By Brian Wheeler
Wednesday, June 16, 2010

Having been heard on their demands for lower population projections, no expansion of the growth area, and preservation of the downtown business district, the Crozet community appears to be largely in favor of the village’s updated 20-year Master Plan .

That has not deterred one area resident from continuing to advance his proposal to create a light-industrial business park just outside the Crozet master planning area near the intersection of Interstate 64 and U.S. 250.

Tuesday evening, Will Yancey appeared before the Albemarle County Planning Commission and asked for an “independent look” at his family’s 2008 request to add 184 acres to the county’s growth area to create a business park around the site of the Yancey Lumber Co. sawmill.

“Even though we attended every single [Crozet Master Plan community] meeting … it was rigged from the start,” Yancey said. “We think it is incumbent upon this commission, as well as the Board of Supervisors, to take this out of the rubric of the revision of the Master Plan and give it a hard, independent look on its own.”

Yancey said the Crozet Community Advisory Council had not reviewed his plan with an open mind. County staff, however, have advised the commission that there is “little community support” for Yancey’s proposal.

Later this year, local elected officials are expected to weigh the residents’ preference for growth to occur within Crozet’s current boundaries, as described by the Master Plan, against a desire by some leaders for increased economic development in new parts of Albemarle, specifically at the county’s interstate interchanges.

Commissioner Linda Porterfield (Scottsville)

“I think the interchanges in this county are a decision to be made by the entire county,” Commissioner Linda Porterfield said. “They are an economic provider to the entire county if we use them properly. No development area has the right to stand in the way.”

“It has been studied, it now needs to be pulled. Otherwise, it is going to pull the Master Plan process down,” Commissioner Cal Morris said. “It should be studied separately.”

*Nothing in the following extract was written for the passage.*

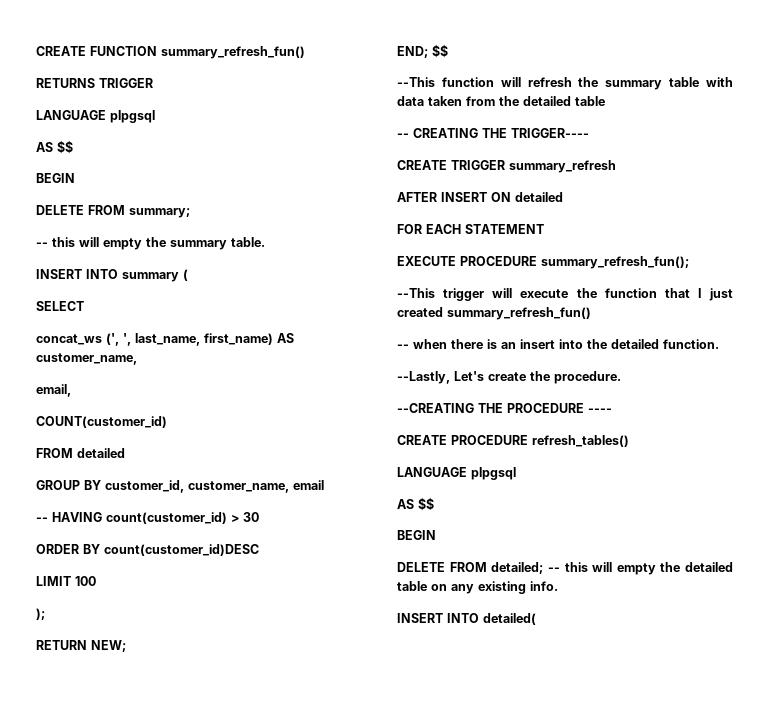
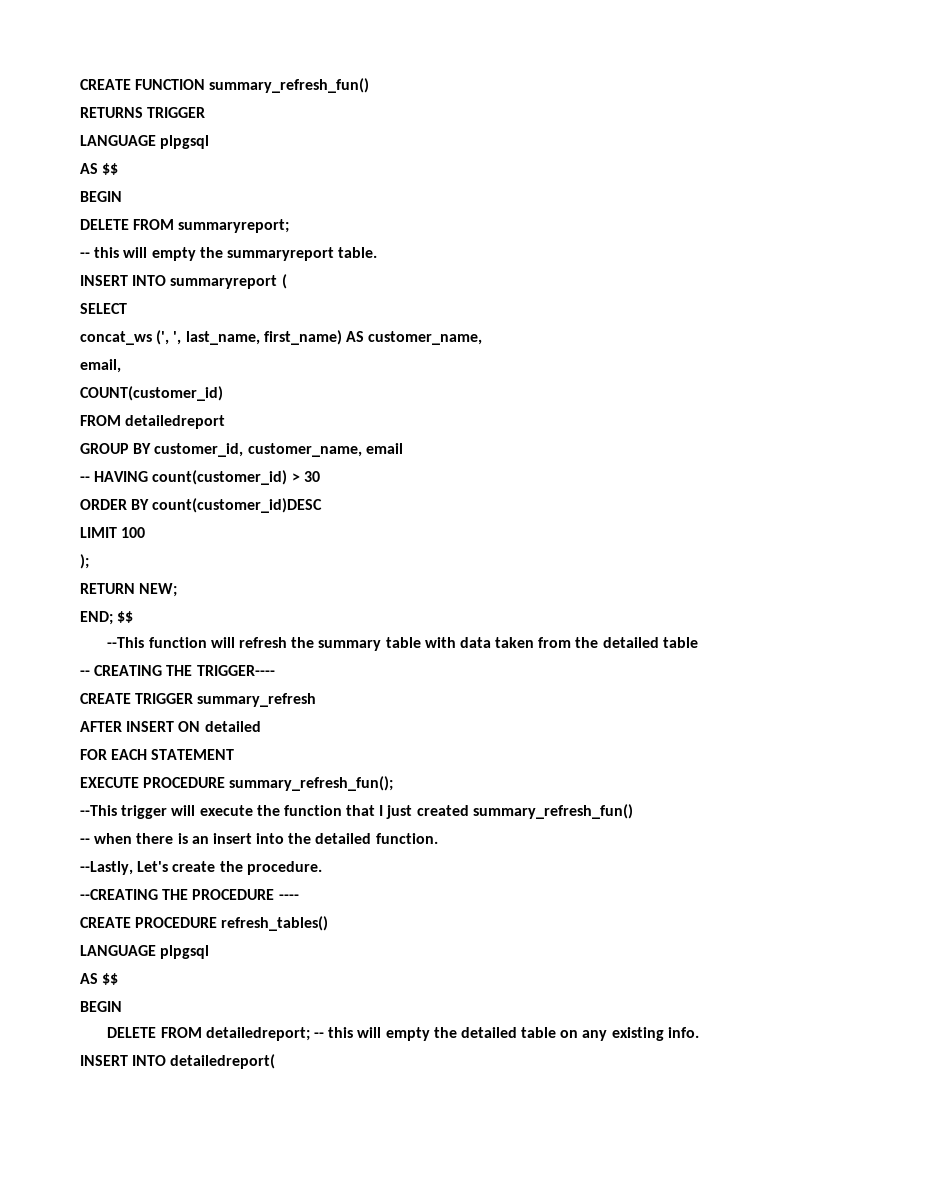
[129,208,190,218] [36,237,227,250] summary; // -- this will empty the summary -> [178,219,290,233] [80,247,334,261] summaryreport; // -- this will empty the summaryreport
[122,272,179,282] summary -> [170,275,278,289] summaryreport
[77,448,125,458] detailed -> [125,415,226,429] detailedreport
[491,562,544,574] detailed; -> [205,1027,310,1041] detailedreport;
[483,613,536,625] detailed( -> [170,1054,276,1069] detailedreport(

When the Board of Supervisors asked that Yancey’s proposal be reconsidered in 2008 , the board said it did not have a position for or against the business park, it just wanted the plan reviewed as part of the community’s master planning process.

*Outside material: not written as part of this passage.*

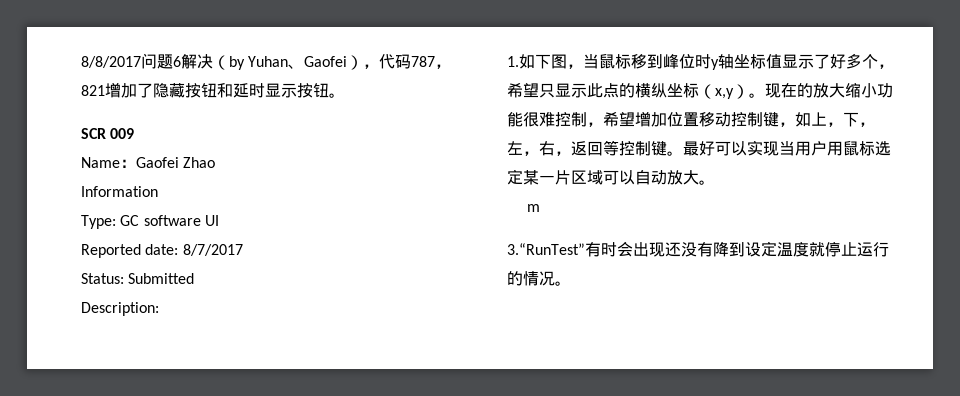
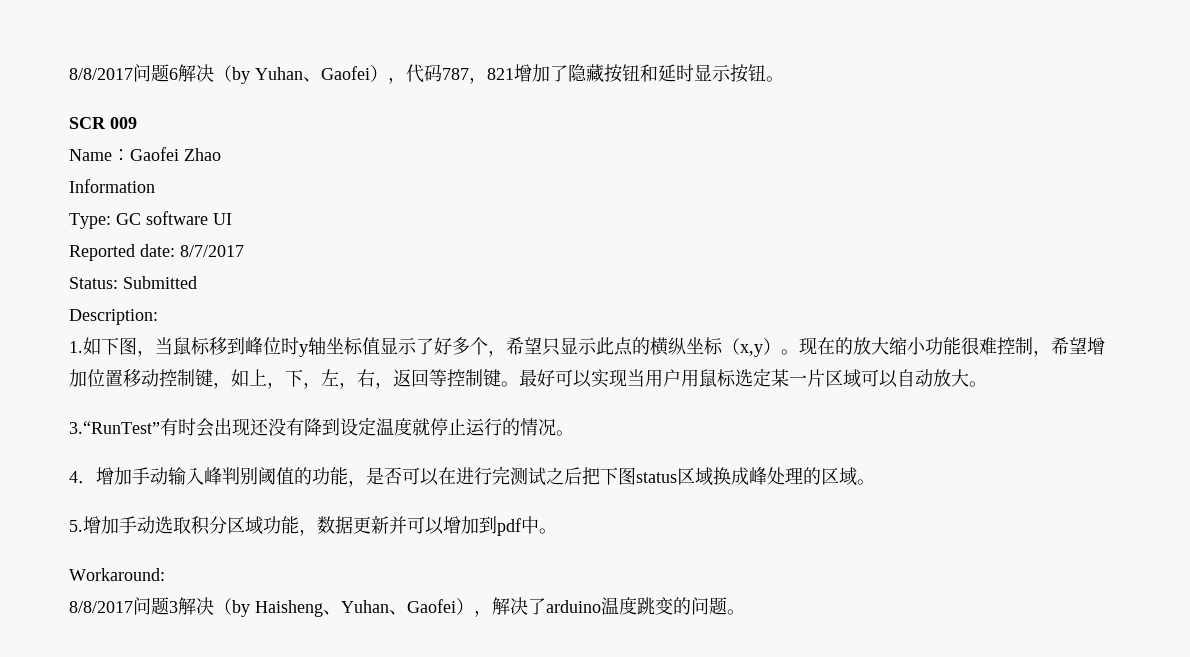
[526,204,540,212] // m -> (987, 384) none
(571, 283) none -> [69,466,875,487] [69,516,557,536] [69,568,165,581] [69,597,745,617] // 4．增加手动输入峰判别阈值的功能，是否可以在进行完测试之后把下图status区域换成峰处理的区域。 // 5.增加手动选取积分区域功能，数据更新并可以增加到pdf中。 // Workaround: // 8/8/2017问题3解决（by Haisheng、Yuhan、Gaofei），解决了arduino温度跳变的问题。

Tuesday night a majority of Planning Commission members indicated they agreed with Yancey’s request for an independent review process. Further, one planning commissioner thinks a majority of the Board of Supervisors may now be inclined to support Yancey’s business park, regardless of what ends up in the revised Master Plan.

“My sense is that what is happening at the board level is that they are saying they are OK with it and we need to find a way to allow it under some acceptable conditions,” Commissioner Don Franco said in an interview.

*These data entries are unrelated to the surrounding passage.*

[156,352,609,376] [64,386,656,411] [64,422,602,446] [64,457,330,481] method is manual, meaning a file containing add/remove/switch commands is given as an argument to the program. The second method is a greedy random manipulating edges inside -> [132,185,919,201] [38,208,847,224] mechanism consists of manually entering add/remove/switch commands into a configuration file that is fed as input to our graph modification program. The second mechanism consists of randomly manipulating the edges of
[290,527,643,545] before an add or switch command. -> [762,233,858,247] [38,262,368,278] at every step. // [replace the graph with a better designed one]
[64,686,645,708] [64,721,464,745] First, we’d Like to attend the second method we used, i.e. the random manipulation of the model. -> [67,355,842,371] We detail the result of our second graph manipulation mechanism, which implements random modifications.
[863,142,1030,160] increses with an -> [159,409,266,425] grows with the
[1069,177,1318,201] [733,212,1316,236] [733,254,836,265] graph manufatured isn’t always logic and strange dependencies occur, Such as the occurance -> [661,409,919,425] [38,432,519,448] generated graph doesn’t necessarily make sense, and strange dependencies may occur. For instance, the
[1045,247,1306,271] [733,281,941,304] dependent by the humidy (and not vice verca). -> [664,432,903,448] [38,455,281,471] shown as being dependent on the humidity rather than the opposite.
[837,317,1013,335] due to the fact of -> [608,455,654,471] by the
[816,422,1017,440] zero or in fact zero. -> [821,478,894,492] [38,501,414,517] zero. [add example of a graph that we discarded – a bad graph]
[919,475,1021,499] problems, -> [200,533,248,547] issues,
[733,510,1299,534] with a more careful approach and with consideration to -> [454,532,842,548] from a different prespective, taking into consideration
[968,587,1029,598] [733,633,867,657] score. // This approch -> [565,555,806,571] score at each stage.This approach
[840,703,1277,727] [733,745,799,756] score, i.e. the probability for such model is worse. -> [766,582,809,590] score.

“I still think there is a win-win solution out there. I think the board is very open to seeing development take place there that is a quality development,” Franco said. “If it were to develop, under what conditions would [the community] accept development there? Right now the public just keeps coming back and saying they don’t want it.”

“We need to bring in entities that not only provide taxes to Albemarle County, but also jobs,” Porterfield said. “I am not comfortable with the Crozet Master Plan killing the possibility of that interchange being studied.”

“We have recently opened not one, but three commercial centers in Crozet, creating many new jobs,” countered Commissioner Tom Loach, who opposes Yancey’s proposal. “It is going to go around us anyhow, but it seems to me the community has given its findings and it doesn’t support it.”

After the work session, Yancey said he was pleased with the direction from the commission.

“We are pleased with their decision. It is what we have been asking for all along.”

In a separate process, the Albemarle supervisors are currently reviewing a draft economic development action plan. The current draft calls for consideration of “a modification of the Interstate Interchange Policy that might allow lower impact industrial and rural-serving uses at those intersections …” However, the county’s Comprehensive Plan emphasizes that new industrial development occur within the designated growth areas.

At a recent meeting, the board decided to hold roundtables on June 23 and July 1 on the action plan to get additional public input. In an interview, Supervisor Dennis S. Rooker addressed the question of whether the action plan opened the door for Yancey’s business park being located outside the growth area at the I-64 interchange in Crozet.

“The door is partially open. There is other language that says it has to be consistent with the Comprehensive Plan,” Rooker said. “My idea was to try and get some changes in [the action plan] that made it more consistent with the existing Comprehensive Plan …. When we last discussed [the interchanges], none of the uses given as examples were anything of the scale of what is being proposed by Yancey.”

“People from Crozet are welcome to come to the roundtables and make comments about specific language in the economic development plan,” Rooker added.

The Planning Commission has tentatively scheduled a public hearing on the draft revisions to the Crozet Master Plan for July 13.